Opinion: Revolver Is The Beatles At Their Best



Revolver’s wildly different sound and advanced recording techniques are just a few aspects that prove this 1966 blockbuster is the fab four at their most revealing.

Sabrina Kwarta

The Beatles have announced a new, super-deluxe reissue of their landmark 7th studio album Revolver, which comes out October 28th. This exciting new release will feature the 14 original album tracks as well as 31 previously unreleased songs, including renditions of Tomorrow Never Knows, Eleanor Rigby, and Here, There, and Everywhere, which will be available in brand-new Dolby Atmos, mono, and stereo mixes and as part of a super-deluxe 4LP and 5CD set.  

Revolver’s wildly different sound and advanced recording techniques are just a few aspects that prove this 1966 blockbuster is the fab four at their most revealing.

By the mid-sixties, the Beatles were in somewhat of a brief slump. They were beginning to feel the strain of Beatlemania.

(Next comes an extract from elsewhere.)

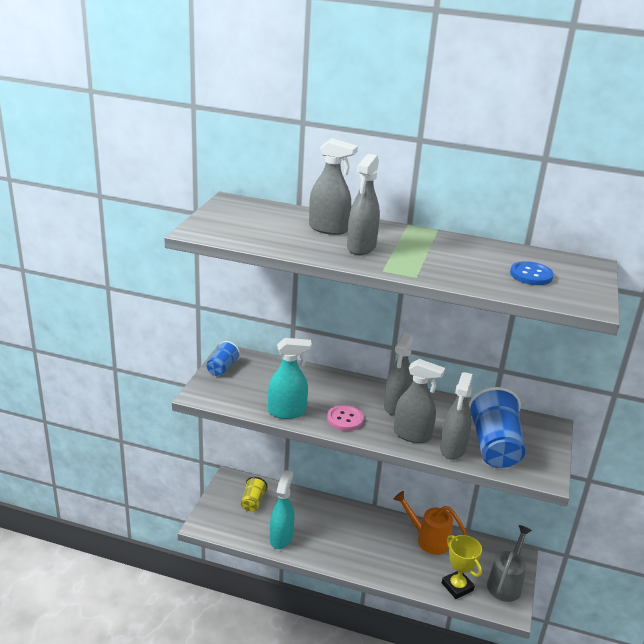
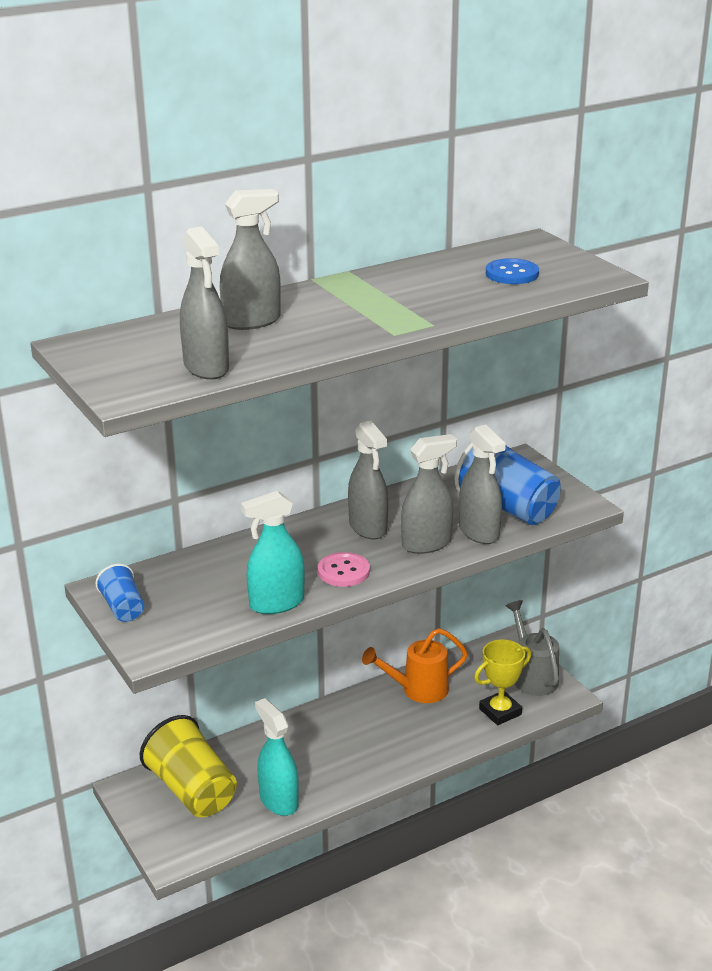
camera: 45 degrees left, 0 degrees up
(253, 502) = (192, 790): yellow cup -> yellow cup, size x1.93
(287, 412) = (276, 603): turquoise spray bottle -> turquoise spray bottle turned 150 degrees counterclockwise
(361, 247) = (325, 323): grey spray bottle -> grey spray bottle (206, 368)
(457, 587) = (500, 712): yellow trophy -> yellow trophy turned 45 degrees counterclockwise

They had released the distinct and mellow Rubber Soul in 1965, which almost serves as Revolver’s experimental precedent. 

The lads themselves were changing – John Lennon began experimenting with LSD, Paul McCartney became interested in the avant-garde music scene, George Harrison took up the Sitar and befriended Ravi Shankar, and Ringo Starr installed a pub in his basement. They had ditched their bowl-cuts and matching-suits for something, dare I say, “trippier” and more experimental.  

Revolver was the album that truly allowed the Beatles to spread their creative wings and use the studio to its fullest potential. They stopped touring in 1966, giving them more time to slow down and perfect their craft. 

From Lennon’s hazy vocals and guitar work on I’m Only Sleeping and She Said She Said, Harrison’s tripped-up sitar on Love You To, and McCartney’s undeniably profound lyrics and instrumentalism on Eleanor Rigby, all of these compositions led the Beatles into a new creative direction.  

And of course, who could forget Yellow Submarine, the world’s favorite sea-shanty sung by the world’s most famous drummer, Ringo Starr?  That’s right, no one.  In fact, It’s still a hit amongst children almost 60 years later.  

But the album’s most noteworthy moment (and perhaps the Beatles at their most ambitious) is Tomorrow Never Knows — a Sitar-based intro featuring a kaleidoscopic drum pattern, backwards tape-loops, and Lennon’s alien-esque vocals spitting words that only the ones recording it could understand. Tomorrow Never Knows is the final track on Revolver and is the cliffhanger until the Beatles’ 1967 groundbreaking magnum-opus, Sergeant Pepper’s Lonely Hearts Club Band.  

With a little help from their friends (those being LSD and mastermind producer George Martin), they had created something so mind-blowingly complex to the point where you thought, “Wait, are these the same guys who were singing about twisting and shouting three years ago?”

Revolver marked the start of a new era for the Beatles. The beloved moptops had grown up, and from 1967-1970, they would go on to create work so ahead of their time that it continues to inspire generations from the very first listen.